If the sum of the slopes of the normal from a point `P` to the hyperbola `x y=c^2` is equal to `lambda(lambda in R^+)` , then the locus of point `P` is `x^2=lambdac^2` (b) `y^2=lambdac^2` `x y=lambdac^2` (d) none of these

Equation of hyperbola is `xy = c^(2)`.
Differentiating w.r.t. x, we get
`(dy)/(dx)=-(y)/(x)`
Thus, slope of normal at any point on the hyperbola is `-(dx)/(dy)=(x)/(y)`.
If point on the hyperbola is (x, y)`-=` (ct, c/t), then `-(dx)/(dy)=t^(2)`.
So, equation of normal at point (ct, c/t) is
`y-(c)/(t)=t^(2)(x-ct)`
`rArr" "ct^(4)=xt^(3)+yt-c=0`
If this normal passes through the point P(h, k) on the plane, then we have
`ct^(4)-ht^(3)+kt-c=0" (1)"`
This is polynomial equation of four degree in variable t.
So, we can get maximum four real roots of the equation.

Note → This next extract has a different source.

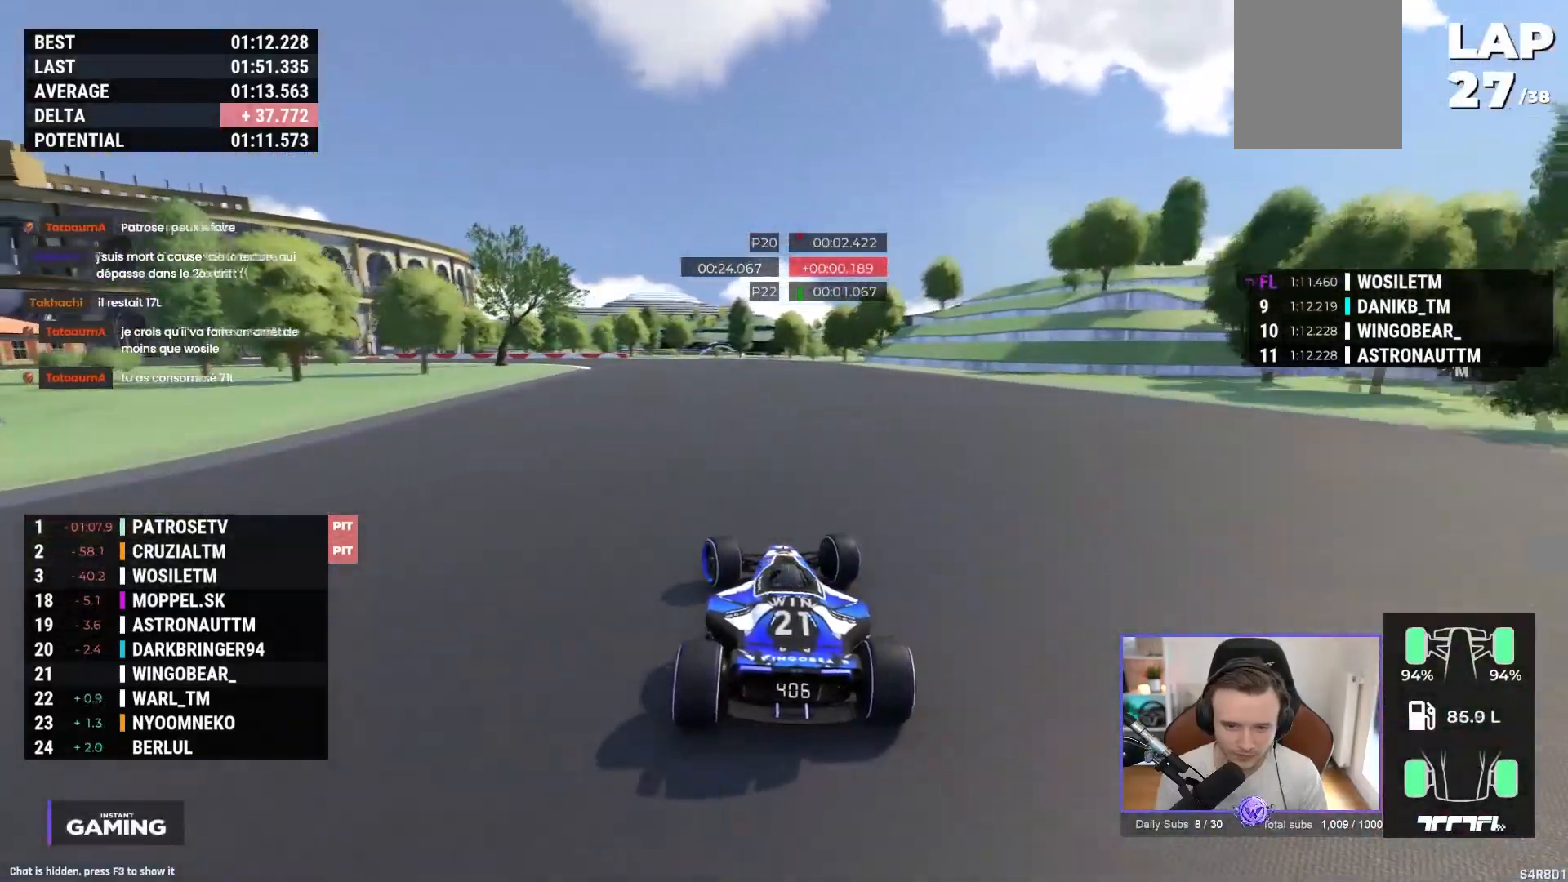
{"buttons": ["A"], "left_stick": "left", "events": []}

Hence, maximum four normals can be drawn from point `p(h,k)`. Now, given that sum of the slopes of normals is `lambda`.
i.e., `t_(1)^(2)+t_(2)^(2)+t_(3)^(2)+t_(4)^(2)=lambda`, where `t_(1),t_(2),t_(3) and t_(4)` are roots of equation (1).
`therefore" "(t_(1)+t_(2)+t_(3)+t_(4))^(2)-sumt_(1)t_(2)=0`
`rArr" "((h)/(c))^(2)-0=lambda`
[From equation (1), using sum of roots and sum of product of roots taking two at a time]
`rArr" "h^(2)=c^(2)lambda`
Therefore, required locus is `x^(2)=lambdac^(2).`